The lines from the top of the listing through the one containing "X196500000Y-85650000D03*" are to be retyped exactly, with no other lines.
Segment Start: Raw data
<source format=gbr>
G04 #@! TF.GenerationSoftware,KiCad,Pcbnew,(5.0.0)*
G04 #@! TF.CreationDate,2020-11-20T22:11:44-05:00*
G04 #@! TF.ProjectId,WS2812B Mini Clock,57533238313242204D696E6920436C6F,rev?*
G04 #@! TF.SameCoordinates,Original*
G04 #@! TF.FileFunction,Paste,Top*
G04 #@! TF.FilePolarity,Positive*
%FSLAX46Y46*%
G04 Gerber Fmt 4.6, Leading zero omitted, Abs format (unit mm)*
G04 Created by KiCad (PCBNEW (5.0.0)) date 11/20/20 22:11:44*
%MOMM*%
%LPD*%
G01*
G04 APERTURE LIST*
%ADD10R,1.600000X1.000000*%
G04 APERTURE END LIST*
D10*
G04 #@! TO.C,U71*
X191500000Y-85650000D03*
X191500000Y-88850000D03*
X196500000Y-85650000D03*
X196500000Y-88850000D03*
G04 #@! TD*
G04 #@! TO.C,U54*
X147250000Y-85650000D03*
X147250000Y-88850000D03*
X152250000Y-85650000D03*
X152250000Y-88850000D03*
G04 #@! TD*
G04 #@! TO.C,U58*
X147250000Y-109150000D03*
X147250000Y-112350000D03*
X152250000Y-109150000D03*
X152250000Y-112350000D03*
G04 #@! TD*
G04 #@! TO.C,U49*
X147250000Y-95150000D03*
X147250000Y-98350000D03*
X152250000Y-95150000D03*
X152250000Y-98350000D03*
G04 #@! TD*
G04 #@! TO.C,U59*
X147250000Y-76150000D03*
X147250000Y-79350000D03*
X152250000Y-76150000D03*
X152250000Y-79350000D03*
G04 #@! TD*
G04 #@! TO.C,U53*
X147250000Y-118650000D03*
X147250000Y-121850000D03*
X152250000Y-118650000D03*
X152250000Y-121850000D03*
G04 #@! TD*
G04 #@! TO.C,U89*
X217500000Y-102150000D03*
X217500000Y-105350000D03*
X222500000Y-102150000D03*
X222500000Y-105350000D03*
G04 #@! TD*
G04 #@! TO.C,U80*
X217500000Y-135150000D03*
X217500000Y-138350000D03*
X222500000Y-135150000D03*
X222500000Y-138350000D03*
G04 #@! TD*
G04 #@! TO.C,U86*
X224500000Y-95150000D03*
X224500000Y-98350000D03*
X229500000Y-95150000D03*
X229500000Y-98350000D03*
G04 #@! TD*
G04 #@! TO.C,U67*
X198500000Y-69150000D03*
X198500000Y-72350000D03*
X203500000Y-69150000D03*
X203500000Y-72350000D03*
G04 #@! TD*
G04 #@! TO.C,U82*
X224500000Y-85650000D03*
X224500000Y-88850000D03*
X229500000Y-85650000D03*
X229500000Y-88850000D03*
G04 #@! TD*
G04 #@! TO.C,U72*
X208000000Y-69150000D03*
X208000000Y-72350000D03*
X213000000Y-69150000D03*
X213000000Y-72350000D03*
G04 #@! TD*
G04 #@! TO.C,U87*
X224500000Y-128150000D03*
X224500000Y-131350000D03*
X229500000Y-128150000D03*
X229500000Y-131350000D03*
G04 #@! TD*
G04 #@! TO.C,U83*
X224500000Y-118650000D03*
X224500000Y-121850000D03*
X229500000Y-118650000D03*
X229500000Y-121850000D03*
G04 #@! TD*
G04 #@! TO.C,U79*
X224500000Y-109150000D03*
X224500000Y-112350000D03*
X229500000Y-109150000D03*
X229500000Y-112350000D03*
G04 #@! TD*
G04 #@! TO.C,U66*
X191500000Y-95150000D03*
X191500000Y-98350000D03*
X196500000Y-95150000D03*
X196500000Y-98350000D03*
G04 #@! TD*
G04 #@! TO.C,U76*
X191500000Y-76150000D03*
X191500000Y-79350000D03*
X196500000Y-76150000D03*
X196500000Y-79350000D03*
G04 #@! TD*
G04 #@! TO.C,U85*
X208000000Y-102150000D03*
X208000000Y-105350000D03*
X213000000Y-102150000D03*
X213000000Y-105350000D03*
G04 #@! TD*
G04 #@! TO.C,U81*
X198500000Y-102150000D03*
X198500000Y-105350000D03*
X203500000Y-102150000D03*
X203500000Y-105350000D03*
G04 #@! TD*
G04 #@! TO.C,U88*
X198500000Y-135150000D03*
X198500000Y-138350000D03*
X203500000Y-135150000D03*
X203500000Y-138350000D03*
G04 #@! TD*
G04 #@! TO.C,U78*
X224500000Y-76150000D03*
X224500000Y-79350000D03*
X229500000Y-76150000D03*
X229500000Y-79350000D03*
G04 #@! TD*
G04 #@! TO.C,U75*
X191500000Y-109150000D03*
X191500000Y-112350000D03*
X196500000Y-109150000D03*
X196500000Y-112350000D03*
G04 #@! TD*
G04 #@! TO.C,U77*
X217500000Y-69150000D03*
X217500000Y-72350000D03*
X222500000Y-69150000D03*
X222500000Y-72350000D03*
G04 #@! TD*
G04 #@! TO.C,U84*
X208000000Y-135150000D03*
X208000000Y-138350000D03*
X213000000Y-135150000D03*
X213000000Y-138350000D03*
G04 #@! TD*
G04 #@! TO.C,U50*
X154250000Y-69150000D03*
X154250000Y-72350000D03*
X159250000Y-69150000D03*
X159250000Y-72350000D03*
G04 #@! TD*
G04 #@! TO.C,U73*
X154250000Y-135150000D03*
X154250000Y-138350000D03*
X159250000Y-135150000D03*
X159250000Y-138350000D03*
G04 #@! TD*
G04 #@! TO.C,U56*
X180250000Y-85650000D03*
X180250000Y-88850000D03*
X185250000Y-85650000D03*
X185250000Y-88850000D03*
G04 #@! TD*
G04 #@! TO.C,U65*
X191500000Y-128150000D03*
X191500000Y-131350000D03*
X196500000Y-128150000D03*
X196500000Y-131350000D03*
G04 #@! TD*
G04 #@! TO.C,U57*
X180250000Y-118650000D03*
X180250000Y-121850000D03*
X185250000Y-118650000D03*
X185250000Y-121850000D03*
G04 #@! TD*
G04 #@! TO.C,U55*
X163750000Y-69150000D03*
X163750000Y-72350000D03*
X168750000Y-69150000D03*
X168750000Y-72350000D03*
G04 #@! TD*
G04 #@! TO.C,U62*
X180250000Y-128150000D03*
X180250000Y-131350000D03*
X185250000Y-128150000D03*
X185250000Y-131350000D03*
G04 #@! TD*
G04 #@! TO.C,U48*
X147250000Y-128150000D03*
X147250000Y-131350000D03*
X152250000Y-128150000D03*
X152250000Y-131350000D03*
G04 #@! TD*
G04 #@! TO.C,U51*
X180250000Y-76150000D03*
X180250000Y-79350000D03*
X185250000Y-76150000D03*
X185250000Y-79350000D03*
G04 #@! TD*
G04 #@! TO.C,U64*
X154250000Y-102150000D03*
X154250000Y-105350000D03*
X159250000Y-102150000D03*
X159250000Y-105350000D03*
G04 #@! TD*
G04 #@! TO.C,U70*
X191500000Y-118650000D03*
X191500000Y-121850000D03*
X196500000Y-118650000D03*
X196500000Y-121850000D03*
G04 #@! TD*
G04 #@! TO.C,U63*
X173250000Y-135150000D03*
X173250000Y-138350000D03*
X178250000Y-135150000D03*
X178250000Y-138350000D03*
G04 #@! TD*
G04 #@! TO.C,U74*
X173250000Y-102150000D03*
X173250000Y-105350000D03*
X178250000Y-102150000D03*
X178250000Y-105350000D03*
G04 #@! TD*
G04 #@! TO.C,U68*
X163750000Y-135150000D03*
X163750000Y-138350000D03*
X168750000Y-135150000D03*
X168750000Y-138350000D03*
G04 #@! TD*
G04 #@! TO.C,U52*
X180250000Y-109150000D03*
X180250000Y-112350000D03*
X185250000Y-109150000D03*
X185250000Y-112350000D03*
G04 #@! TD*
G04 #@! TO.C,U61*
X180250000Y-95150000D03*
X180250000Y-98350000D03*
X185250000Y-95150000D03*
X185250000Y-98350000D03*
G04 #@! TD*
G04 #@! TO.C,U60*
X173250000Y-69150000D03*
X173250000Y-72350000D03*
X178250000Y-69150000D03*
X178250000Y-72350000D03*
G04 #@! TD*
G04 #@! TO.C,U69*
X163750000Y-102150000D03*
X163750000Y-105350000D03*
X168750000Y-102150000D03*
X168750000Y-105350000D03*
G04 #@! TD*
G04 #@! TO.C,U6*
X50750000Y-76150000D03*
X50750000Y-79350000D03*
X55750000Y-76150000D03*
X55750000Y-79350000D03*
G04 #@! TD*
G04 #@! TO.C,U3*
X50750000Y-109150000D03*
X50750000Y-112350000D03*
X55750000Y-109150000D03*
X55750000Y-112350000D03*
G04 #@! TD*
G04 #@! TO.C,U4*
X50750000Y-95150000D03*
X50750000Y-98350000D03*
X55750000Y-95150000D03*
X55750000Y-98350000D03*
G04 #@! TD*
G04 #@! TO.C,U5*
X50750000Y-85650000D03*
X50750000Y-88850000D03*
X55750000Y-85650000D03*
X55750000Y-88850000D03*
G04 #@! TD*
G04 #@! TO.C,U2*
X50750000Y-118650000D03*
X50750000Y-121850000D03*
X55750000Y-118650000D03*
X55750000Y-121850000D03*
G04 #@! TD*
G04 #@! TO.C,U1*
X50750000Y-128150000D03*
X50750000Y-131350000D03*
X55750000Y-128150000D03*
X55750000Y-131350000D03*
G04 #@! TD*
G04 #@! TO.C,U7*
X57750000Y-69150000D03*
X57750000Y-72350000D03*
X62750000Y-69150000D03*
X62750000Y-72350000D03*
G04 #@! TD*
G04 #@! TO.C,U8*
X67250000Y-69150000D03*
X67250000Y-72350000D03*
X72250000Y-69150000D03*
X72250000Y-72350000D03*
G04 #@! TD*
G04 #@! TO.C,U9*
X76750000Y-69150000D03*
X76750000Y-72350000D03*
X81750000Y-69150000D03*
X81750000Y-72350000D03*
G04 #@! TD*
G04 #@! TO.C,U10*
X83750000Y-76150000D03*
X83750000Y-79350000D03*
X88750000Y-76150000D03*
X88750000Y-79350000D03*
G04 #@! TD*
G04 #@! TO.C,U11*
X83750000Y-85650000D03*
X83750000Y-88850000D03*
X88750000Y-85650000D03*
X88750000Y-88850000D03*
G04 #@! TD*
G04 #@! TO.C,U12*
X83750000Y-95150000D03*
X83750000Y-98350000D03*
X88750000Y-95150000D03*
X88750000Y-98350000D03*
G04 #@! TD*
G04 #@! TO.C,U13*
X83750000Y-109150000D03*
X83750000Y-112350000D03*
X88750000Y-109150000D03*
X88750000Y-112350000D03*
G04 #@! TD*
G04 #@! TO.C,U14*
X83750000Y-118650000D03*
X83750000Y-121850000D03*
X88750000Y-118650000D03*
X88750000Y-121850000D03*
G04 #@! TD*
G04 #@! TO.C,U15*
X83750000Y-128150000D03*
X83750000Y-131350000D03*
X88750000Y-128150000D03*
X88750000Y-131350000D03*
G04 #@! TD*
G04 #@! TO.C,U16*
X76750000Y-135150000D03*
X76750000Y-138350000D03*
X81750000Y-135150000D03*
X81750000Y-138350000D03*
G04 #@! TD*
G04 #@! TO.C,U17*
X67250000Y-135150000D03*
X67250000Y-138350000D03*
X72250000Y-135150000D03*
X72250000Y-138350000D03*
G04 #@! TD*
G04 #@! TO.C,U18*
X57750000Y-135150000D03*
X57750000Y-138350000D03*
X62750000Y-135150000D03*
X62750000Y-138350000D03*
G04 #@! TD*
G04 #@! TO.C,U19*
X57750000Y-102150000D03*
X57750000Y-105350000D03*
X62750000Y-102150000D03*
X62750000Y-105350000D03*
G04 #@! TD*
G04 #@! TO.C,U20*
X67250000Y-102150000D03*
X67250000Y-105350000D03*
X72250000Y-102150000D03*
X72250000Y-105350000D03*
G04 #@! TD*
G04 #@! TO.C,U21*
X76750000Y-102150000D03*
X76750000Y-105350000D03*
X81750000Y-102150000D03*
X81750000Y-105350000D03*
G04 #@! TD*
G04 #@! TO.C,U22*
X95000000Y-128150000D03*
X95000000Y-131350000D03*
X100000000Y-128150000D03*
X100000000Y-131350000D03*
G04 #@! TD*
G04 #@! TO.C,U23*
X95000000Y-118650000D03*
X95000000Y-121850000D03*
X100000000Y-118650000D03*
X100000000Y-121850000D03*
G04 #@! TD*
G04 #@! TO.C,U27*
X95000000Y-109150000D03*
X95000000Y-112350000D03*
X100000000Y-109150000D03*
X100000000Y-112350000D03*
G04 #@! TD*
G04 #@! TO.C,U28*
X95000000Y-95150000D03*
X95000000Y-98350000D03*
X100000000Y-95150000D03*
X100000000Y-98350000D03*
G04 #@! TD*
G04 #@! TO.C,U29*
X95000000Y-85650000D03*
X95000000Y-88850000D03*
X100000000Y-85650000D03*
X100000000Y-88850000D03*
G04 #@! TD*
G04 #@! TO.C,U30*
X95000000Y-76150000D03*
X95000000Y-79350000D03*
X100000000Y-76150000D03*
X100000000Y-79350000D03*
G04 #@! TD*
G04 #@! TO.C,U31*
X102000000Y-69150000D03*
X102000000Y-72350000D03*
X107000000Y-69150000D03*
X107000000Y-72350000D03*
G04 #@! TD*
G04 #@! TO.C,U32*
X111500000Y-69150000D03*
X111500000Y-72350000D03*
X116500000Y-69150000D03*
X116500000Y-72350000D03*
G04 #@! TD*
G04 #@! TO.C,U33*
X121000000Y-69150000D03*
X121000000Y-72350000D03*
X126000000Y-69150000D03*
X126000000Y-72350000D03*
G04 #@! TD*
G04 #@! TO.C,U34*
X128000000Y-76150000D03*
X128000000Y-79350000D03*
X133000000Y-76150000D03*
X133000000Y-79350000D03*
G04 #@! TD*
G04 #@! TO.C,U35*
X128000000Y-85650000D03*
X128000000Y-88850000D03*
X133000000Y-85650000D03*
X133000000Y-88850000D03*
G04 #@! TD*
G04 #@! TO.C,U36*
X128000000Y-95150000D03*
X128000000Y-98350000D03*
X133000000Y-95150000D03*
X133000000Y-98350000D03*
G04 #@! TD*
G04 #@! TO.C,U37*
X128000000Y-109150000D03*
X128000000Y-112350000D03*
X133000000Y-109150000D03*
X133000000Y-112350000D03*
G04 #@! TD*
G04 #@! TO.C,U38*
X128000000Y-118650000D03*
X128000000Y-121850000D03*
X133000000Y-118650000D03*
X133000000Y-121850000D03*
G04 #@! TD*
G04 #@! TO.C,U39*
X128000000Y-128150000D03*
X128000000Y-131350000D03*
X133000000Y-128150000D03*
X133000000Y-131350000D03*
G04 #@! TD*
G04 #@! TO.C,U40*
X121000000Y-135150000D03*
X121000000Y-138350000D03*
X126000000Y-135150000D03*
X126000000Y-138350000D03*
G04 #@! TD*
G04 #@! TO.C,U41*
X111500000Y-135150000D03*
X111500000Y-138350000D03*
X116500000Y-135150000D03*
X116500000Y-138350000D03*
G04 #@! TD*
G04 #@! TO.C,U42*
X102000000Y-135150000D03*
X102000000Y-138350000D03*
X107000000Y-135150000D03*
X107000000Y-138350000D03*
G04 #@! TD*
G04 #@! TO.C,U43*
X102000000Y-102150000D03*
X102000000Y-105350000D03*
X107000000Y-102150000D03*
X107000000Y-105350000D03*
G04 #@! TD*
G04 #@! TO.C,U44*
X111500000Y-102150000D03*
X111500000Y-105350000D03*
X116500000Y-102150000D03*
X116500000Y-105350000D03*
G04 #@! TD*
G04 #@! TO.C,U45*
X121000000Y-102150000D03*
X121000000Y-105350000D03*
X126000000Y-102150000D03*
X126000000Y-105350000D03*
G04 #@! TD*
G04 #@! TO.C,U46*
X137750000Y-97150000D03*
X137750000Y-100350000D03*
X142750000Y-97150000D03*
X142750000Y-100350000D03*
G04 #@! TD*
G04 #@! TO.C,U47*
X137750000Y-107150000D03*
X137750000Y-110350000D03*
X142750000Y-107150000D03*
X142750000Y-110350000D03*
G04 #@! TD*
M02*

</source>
Segment End: Raw data
> **Completed exercise**
<source format=gbr>
G04 #@! TF.GenerationSoftware,KiCad,Pcbnew,(5.0.0)*
G04 #@! TF.CreationDate,2020-11-20T22:11:44-05:00*
G04 #@! TF.ProjectId,WS2812B Mini Clock,57533238313242204D696E6920436C6F,rev?*
G04 #@! TF.SameCoordinates,Original*
G04 #@! TF.FileFunction,Paste,Top*
G04 #@! TF.FilePolarity,Positive*
%FSLAX46Y46*%
G04 Gerber Fmt 4.6, Leading zero omitted, Abs format (unit mm)*
G04 Created by KiCad (PCBNEW (5.0.0)) date 11/20/20 22:11:44*
%MOMM*%
%LPD*%
G01*
G04 APERTURE LIST*
%ADD10R,1.600000X1.000000*%
G04 APERTURE END LIST*
D10*
G04 #@! TO.C,U71*
X191500000Y-85650000D03*
X191500000Y-88850000D03*
X196500000Y-85650000D03*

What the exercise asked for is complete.